Practical solutions, not politics, will keep post-Brexit Britain trading, says FTA
Monday 24 September 2018
FTA, the leading business organisation which represents the UK’s logistics industry, is deeply concerned by the lack of progress in Brexit negotiations and the rhetoric used on both sides in the past few days. With the threat of No Deal looming on the horizon, FTA is urging the UK and EU-27 leaders, including the European Commission, to prioritise urgent and co-ordinated mitigation measures, focused on trading areas which will not be able to function without agreements, like air freight and international haulage, to keep trade flowing freely after the UK leaves the EU.
“With only six months left until Brexit, it is fair to say that the negotiations have not progressed as far as we would have hoped. With so much political posturing playing out in the media, it is easy to forget that there are deeply integrated supply chains and jobs at risk if things go wrong,” says Pauline Bastidon, Head of European Policy at FTA. “In the event of No Deal – a scenario identified as a serious possibility by both sides - new agreements would be needed to allow trucks, planes and trains to cross the borders with the EU, keep goods flowing and shops and factories supplied.
“Border delays and disruptions, as well as additional costs and red tape are serious worries for our members, but the biggest showstopper of them all would be drastic reductions to the international movement of freight vehicles and planes. The main priority for the logistics sector is to obtain clarification on how these vehicles, planes and freight trains are to operate cross-border after Brexit; simply saying that things will be sorted out or that both sides will take unilateral measures in isolation, as suggested repeatedly on the EU side, is no insurance or reassurance for businesses which are currently negotiating contracts with no knowledge of whether or not they will be able to provide the services they are committed to without market access being permitted.
“Restrictions facing aviation in the event of a No Deal are well documented, but we need to add equally worring restrictions to international haulage to the mix. Vehicles travelling to and from Europe, regardless of where transport companies are registered, will need to have the right to acess both th UK and EU haulage markets, if only to transport goods cross-border. In other words, in the absence of a liberalised arrangement with continued recognition of operator licensing on both sides of the border, permits would be needed.
“The only system readily available now would only cover 2-5% of the industry’s needs: the 2019 quota for the UK is restricted to 1,224 annual permits, which would have to be carried on a moving vehicle at all times, with similar numbers available the other European countries. That number pales into insignificance when you consider that up to 16,000 vehicle movements take place across the Dover Straits every day. Without a significant improvement in the planned number of accepted permits for HGVs travelling across the border, and with equally drastic, if not bigger, restrictions facing air and rail freight in a No Deal scenario, the options for the logistics sector will be severely limited.

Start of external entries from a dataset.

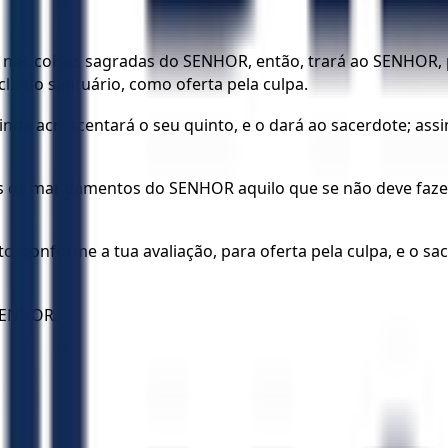
nas coisas sagradas do SENHOR, então, trará ao SENHOR, p
clo do santuário, como oferta pela culpa.
 ainda acrescentará o seu quinto, e o dará ao sacerdote; ass
os os mandamentos do SENHOR aquilo que se não deve fazer
, conforme a tua avaliação, para oferta pela culpa, e o sac
 SENHOR.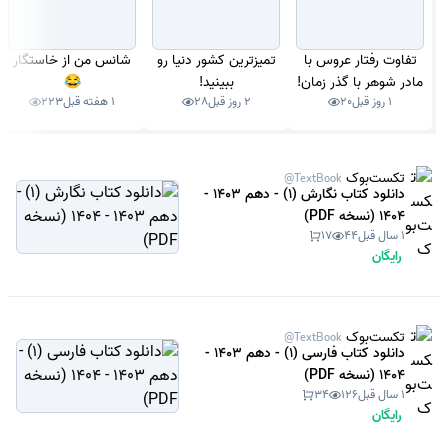
تفاوت رفتار عروس با
تمیزترین کشور دنیا رو
شانس من از خاستگار
مادر شوهر با گذر زمان!
ببینید!
😂
1 روز قبل
20
2 روز قبل
28
1 هفته قبل
223
تکست‌بوک
@TextBook
دانلود کتاب نگارش (1) - دهم 1403 -
1404 (نسخه PDF)
1 سال قبل
44
17
رایگان
تکست‌بوک
@TextBook
دانلود کتاب فارسی (1) - دهم 1403 -
1404 (نسخه PDF)
1 سال قبل
126
34
رایگان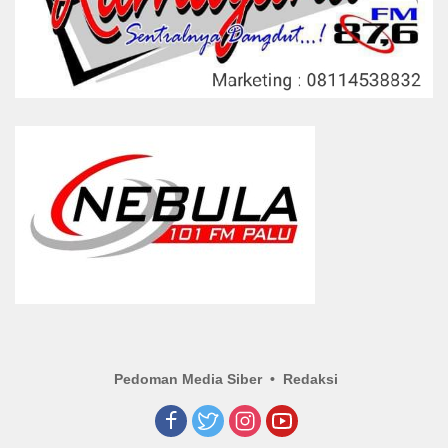
Pedoman Media Siber
Redaksi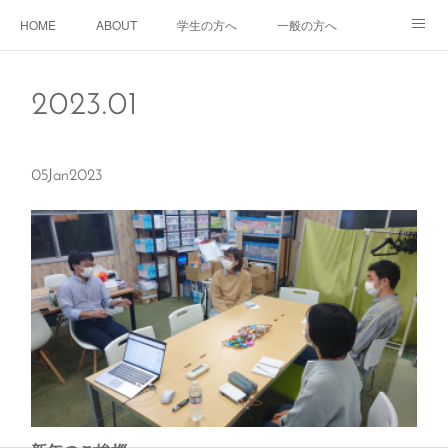
HOME
ABOUT
学生の方へ
一般の方へ
企業の方へ
2023
.
01
05
Jan
2023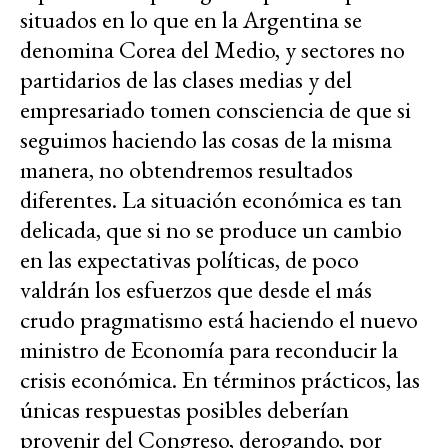
situados en lo que en la Argentina se
denomina Corea del Medio, y sectores no
partidarios de las clases medias y del
empresariado tomen consciencia de que si
seguimos haciendo las cosas de la misma
manera, no obtendremos resultados
diferentes. La situación económica es tan
delicada, que si no se produce un cambio
en las expectativas políticas, de poco
valdrán los esfuerzos que desde el más
crudo pragmatismo está haciendo el nuevo
ministro de Economía para reconducir la
crisis económica. En términos prácticos, las
únicas respuestas posibles deberían
provenir del Congreso, derogando, por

“Our plea is for both sides to start working on contingency plans and mitigating measures for transport as an urgent priority, so that businesses can rely on a co-ordinated plan and legal certainties, even in the event of a No Deal outcome. The logistics sector is a problem solver, but there is only so much we can do if we are forced to approach this blindfolded and with our hands tied. Equally, both sides should recognise the need for co-ordinated contingency plans and agreed solutions allowing trains, trucks and planes to cross the border after Brexit. These solutions need to be worked on and agreed now, not at the eleventh hour, while trying to find a more sustainable solutions for the overall negotiations. Our members need tangible answers, not political theories.”
Efficient logistics is vital to keep Britain trading, directly having an impact on more than seven million people employed in the making, selling and moving of goods. With Brexit, new technology and other disruptive forces driving change in the way goods move across borders and through the supply chain, logistics has never been more important to UK plc. A champion and challenger, FTA speaks to Government with one voice on behalf of the whole sector, with members from the road, rail, sea and air industries, as well as the buyers of freight services such as retailers and manufacturers.